2023-09 September Reads

Tags

Created by

Marc Leprince

Created time

Aug 9, 2023 3:24 PM

Last edited time

Oct 2, 2023 7:41 PM

Medium Post

Published Date

Advanced SQL Topics
Case for Data Mesh https://martinfowler.com/articles/data-monolith-to-mesh.html

Good comprehensive read into high level arch and conceptual drivers for data mesh over existing approaches
My favorite line was each domain should be responsible for representing their orgs data truthfully
While intellectually strong I believe this will be hard to do in practice because data efforts are like govt infra, it gets funded, scoped and built and maintained. There’s no clear way I see for funding.
every domain to get a cut of the existing data fund and split out the resources to all handle the same problems across domains, it doesn’t make a lot of sense to me how you could justify this spend to the board.
They are getting answers they need today, why would they spend 10x and the effort to achieve - lack of problems with the existing approach?
Another thing is the level of scrutiny with lineage and governance can chain projects down for years and that may not be necessary to build a train to transport doordash meals. You’re better off with a Vespa or small car.

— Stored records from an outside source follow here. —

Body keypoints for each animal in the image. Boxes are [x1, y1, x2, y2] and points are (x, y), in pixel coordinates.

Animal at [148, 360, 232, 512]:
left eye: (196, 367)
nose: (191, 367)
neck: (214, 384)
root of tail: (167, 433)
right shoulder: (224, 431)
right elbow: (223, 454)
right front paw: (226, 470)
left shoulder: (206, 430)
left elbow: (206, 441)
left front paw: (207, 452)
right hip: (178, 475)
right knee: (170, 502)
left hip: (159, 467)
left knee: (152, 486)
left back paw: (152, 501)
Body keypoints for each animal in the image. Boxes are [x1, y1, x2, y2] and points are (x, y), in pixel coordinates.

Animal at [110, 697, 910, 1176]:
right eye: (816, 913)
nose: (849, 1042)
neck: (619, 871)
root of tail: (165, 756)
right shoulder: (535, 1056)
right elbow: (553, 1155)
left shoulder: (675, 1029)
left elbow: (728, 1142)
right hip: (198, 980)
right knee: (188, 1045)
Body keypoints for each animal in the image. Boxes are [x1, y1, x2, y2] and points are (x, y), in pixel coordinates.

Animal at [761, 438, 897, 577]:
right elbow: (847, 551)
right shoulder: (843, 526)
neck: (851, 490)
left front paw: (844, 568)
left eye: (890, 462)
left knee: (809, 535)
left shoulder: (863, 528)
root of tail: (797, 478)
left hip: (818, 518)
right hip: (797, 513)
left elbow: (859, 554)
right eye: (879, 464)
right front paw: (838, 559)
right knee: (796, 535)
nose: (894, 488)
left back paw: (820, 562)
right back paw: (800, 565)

Variability in complexity of domains and requirements for implementation will lead to wildly different data results
Another reason the data lake is straight forward from an org and funding and specialty skills - to me I don’t see how splintering this makes data mesh more achievable. It becomes an unanswered mgt question

https://www.datamesh-architecture.com/
https://dataproducthinking.substack.com/p/the-problems-in-the-modern-data-stack

One of the complaints is the constant reworking of the data pipelines - and I must agree

I’m taking Azure Data engineering certification courses right now and all the SQL queries are by their very nature schema dependent. You build a schema right into your query to read data in efficiently (prodduct ID, product name, price…)
If an upstream data source changes or maybe the following month it adds/changes data fields, or even reorders them, some guy needs to udpate the script that reads it in

SELECT *
FROM
    OPENROWSET(
        BULK 'https://datalaked25gb9m.dfs.core.windows.net/files/sales/csv/20*.csv',
        FORMAT = 'CSV',
        PARSER_VERSION = '2.0'
    ) WITH (
         SalesOrderNumber VARCHAR(10) COLLATE Latin1_General_100_BIN2_UTF8,
         SalesOrderLineNumber INT,
         OrderDate DATE,
         CustomerName VARCHAR(25) COLLATE Latin1_General_100_BIN2_UTF8,
         EmailAddress VARCHAR(64) COLLATE Latin1_General_100_BIN2_UTF8,
         Item VARCHAR(30) COLLATE Latin1_General_100_BIN2_UTF8,
         Quantity INT,
         UnitPrice DECIMAL(18,2),
         TaxAmount DECIMAL (18,2)
     ) AS [result]

-- ERROR: String or binary data would be truncated while reading column of type 'VARCHAR'
-- Truncated value: "Short-Sleeve Classic Jersey, XL" 
-- ^^^ above is 31 chars

and NO clue what downstream impacts there are - I see why the delta lake and why the schema layer OVER the raw data is such a popular message now.